Nigeria: worse than Iraq?
A rather alarmist article in the monthly magazine The Atlantic speculates on the possible implosion of Nigeria and the possible reaction of the US government in the world's sixth largest oil producer.
I'd like to think Nigeria's collapse is unthinkable. Since President Olesegun Obasanjo took power in 1999, the facade of stability has returned to Nigeria. The country has regular elections. Obasanjo's Nigeria is no doubt significantly freer politically than under his monstrous predecessor Gen. Sani Abacha. Or for that matter, under nearly any of his predcessors since independence.
However, it seems there is something fundamentally rotten at the core of Nigeria, something that isn't glossed over simply by regular elections. By all accounts, corruption and cronyism have thoroughly saturated not just government and politics, but business and society as a whole. Nigeria is not the only country with massive corruption at the top, but when corruption as a culture (as opposed to limited incidents of malfeasence) permeates all levels of society, it is a parasite that comprehensively weakens the health of a nation and makes it more vulnerable to diseases like ethnocentrism and religious extremism. The question is this: to what degree is corruption still seen as an unacceptable deviancy and to what degree has it become a way of life?

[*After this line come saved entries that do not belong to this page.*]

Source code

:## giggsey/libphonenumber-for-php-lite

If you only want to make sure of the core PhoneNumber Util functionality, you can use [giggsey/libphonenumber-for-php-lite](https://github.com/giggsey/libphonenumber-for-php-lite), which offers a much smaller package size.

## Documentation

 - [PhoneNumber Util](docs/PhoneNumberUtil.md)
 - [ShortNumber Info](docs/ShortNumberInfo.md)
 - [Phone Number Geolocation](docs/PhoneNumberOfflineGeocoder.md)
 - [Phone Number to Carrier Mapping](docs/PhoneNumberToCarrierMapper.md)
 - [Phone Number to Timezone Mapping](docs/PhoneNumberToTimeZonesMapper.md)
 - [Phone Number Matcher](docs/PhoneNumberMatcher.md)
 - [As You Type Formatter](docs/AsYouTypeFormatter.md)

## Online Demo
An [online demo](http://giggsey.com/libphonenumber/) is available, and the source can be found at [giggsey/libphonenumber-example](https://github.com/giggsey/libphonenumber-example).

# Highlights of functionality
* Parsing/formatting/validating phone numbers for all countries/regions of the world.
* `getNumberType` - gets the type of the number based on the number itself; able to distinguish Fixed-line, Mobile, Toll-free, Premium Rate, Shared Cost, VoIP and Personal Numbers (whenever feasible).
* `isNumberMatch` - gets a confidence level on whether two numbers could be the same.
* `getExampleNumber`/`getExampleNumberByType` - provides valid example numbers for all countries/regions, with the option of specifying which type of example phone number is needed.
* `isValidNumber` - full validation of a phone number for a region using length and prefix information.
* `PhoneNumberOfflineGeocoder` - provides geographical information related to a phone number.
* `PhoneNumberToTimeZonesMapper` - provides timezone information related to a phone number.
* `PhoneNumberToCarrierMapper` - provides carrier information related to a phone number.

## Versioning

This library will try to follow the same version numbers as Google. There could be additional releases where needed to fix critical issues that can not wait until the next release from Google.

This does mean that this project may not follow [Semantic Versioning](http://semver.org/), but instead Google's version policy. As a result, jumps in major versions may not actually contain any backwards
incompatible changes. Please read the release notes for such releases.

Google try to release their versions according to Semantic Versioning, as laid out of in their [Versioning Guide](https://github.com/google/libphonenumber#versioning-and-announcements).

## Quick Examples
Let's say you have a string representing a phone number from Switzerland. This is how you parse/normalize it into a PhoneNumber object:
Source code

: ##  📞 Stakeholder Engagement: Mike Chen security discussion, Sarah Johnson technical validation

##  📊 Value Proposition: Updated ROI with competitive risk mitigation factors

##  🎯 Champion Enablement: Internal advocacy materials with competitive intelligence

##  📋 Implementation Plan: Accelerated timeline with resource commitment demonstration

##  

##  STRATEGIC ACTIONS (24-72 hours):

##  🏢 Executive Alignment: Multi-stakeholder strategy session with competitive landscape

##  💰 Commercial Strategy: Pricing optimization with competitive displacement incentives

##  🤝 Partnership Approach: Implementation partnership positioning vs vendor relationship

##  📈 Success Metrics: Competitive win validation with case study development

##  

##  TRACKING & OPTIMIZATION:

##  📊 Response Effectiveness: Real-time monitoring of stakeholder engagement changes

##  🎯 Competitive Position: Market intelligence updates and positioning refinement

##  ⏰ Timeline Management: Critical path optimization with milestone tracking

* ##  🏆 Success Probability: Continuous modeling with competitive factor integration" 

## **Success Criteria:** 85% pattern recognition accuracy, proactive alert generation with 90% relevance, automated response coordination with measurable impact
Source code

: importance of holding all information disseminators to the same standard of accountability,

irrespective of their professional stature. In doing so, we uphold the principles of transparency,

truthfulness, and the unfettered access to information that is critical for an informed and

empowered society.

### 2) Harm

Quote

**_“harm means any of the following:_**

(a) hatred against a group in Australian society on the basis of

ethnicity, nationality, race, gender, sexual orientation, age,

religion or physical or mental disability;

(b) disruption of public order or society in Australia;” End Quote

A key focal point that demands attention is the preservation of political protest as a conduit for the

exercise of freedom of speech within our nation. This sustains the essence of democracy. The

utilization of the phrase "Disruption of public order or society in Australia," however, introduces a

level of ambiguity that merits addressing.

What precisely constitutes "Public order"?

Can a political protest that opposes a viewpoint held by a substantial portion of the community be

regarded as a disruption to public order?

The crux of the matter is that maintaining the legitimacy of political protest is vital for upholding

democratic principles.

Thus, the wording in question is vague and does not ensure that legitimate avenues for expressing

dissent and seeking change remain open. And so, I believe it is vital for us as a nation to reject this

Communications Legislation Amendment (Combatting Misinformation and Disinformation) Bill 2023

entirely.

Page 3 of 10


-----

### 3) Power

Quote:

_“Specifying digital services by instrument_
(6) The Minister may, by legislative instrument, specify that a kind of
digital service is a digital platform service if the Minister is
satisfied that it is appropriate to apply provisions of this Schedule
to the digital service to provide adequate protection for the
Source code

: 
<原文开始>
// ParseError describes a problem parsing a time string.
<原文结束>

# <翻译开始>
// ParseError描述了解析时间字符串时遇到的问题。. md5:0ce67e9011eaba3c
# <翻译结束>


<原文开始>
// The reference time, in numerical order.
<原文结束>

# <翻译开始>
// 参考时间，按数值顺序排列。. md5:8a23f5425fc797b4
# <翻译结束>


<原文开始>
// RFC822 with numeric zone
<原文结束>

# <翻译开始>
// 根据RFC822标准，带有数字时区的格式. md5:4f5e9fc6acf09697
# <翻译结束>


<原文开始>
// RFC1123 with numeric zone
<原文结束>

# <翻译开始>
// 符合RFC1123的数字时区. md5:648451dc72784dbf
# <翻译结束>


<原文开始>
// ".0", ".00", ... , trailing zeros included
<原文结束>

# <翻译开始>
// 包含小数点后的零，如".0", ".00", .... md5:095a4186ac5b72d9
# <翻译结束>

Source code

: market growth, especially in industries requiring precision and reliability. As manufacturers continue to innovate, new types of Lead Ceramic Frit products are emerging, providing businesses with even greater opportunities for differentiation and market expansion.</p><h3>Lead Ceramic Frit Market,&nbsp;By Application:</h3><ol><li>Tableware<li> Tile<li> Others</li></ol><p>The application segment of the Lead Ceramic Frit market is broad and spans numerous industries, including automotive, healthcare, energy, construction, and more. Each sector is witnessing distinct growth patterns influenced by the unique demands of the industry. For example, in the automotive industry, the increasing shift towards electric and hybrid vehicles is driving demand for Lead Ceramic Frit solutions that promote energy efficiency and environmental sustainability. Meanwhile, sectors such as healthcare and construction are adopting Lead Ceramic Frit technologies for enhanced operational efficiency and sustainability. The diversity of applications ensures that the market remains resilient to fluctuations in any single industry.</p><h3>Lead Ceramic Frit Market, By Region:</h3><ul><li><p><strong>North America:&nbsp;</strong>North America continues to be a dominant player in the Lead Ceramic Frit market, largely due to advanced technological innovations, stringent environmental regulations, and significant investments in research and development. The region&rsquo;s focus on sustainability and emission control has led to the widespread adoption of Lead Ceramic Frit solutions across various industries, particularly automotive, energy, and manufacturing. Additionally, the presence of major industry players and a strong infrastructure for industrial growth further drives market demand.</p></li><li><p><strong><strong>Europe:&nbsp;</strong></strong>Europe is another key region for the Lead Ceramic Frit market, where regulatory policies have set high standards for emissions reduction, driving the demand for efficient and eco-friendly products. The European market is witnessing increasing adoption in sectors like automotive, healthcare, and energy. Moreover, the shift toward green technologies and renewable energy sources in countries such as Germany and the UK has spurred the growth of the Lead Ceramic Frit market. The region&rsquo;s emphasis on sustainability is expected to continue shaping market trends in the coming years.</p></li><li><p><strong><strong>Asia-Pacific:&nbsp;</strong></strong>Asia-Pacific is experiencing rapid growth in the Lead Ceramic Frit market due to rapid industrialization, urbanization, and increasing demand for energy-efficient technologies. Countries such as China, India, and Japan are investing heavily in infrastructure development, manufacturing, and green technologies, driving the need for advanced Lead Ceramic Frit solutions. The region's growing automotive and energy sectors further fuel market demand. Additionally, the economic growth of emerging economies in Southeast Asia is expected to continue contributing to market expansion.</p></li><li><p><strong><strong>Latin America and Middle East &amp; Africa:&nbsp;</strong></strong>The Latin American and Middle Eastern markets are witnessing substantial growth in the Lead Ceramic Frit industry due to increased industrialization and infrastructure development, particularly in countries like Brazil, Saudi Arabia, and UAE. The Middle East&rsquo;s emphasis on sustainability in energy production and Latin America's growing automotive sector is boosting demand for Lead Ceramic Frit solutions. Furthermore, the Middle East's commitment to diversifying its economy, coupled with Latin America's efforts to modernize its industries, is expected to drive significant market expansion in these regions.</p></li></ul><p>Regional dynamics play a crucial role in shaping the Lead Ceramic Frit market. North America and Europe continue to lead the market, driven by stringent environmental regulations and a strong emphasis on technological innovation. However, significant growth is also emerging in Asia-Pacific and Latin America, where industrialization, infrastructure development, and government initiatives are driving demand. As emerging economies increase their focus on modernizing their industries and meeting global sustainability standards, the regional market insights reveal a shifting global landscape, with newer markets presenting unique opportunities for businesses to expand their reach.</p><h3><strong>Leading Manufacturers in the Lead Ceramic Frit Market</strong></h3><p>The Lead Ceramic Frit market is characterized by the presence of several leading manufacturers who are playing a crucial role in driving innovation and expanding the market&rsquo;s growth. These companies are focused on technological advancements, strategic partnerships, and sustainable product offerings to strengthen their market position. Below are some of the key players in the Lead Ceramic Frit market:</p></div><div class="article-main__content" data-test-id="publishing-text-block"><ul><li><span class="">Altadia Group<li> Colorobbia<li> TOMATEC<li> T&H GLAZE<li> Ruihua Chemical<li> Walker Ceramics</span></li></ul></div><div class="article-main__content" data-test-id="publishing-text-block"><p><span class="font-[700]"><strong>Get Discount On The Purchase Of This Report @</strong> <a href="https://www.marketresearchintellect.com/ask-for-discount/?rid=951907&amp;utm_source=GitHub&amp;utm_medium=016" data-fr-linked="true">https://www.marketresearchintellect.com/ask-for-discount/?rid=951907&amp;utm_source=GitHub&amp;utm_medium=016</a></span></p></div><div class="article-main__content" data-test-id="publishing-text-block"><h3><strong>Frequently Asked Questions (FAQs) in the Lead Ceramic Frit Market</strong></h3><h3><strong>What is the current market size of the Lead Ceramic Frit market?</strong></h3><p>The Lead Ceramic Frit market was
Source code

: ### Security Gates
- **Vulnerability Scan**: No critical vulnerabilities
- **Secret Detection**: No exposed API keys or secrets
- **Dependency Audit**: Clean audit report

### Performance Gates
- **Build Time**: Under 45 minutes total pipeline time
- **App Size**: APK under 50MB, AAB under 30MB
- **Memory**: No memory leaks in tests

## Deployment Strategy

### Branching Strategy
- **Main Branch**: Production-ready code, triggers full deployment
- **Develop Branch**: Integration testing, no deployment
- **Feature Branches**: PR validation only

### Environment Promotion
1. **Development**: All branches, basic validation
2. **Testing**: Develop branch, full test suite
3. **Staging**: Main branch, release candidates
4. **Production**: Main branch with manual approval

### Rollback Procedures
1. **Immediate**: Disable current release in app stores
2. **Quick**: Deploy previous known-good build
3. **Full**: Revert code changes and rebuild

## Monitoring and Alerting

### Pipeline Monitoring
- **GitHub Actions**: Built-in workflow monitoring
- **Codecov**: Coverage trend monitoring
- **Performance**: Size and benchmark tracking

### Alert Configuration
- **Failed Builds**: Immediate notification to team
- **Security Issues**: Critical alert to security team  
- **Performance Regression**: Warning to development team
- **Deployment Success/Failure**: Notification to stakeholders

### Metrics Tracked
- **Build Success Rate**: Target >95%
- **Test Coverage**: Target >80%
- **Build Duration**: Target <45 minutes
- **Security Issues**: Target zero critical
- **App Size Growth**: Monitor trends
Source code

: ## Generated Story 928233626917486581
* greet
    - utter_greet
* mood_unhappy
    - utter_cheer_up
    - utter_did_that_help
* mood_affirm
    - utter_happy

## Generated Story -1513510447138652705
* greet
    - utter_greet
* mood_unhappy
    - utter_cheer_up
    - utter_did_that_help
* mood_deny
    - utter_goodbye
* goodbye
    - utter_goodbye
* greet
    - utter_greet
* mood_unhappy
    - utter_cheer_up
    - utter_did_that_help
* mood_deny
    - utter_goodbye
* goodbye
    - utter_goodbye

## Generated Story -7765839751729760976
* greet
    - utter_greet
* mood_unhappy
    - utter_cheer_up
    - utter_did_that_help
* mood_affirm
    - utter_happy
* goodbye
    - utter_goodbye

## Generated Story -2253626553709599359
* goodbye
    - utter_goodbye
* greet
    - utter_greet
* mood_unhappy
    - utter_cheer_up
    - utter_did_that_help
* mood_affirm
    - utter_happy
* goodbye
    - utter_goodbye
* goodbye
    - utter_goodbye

And if Obasanjo tries to make himself president-for-life (or uses the facade of allowing his allies to engineer that outcome), it could be a serious blow to creaky Nigeria. Already, the country's Catholic bishops has come out against constitutional changes that would allow the life presidency.
3 Comments:
I haven't read the full article on The Atlantic yet (it appears its open to subscribers only); however, to think that Nigeria is not already imploding given the state of the nation after 7 years of president Obasanjo is a wrong call.
The heart of the nation (Niger Delta) has been engulfed in escalating violence, sabotage and kidnapping since he resumed office and nothing has been done to curb this.
Oil exportation has reduced significantly, assasinations and armed banditry are the order of the day, political manipulation by the executive arm of government seem to be the norm now in Nigeria...yet this is not alarming?
What is happening in Nigeria is the prelude to civil war; it has been unfolding for decades and has continued unabatted during President obasanjo's regime.
Nigeria is not imploding?...By the time the bang of implosion is audible it will be too late.
"The country has regular elections"... what do you mean by regular elections? The one in 1999 or 2003?
Imnakoya,
I knew things were creaky and not really changing in any fundamental way under Obasanjo. I figured other observers could say more definitively if it was actually imploding or not. Given what I've observed, that you say that it is, I do not doubt.
I am very disturbed by the increasing spiral of violence in Nigeria. I'm sorry that you misinterpreted what I wrote as me not being alarmed.
"what do you mean by regular elections? "
I mean regular in their frequency, not necessarily in their conduct.
I am very concerned about Nigeria. I have not written about it yet, because I am still reading up, so I figure I may let others handle that. I am scared because the corruption levels are so high, that they have become the accepted norm... and this Niger Delta situation with Shell trying to be greedier than it really needs to be... Something is roten in the State of Nigeria!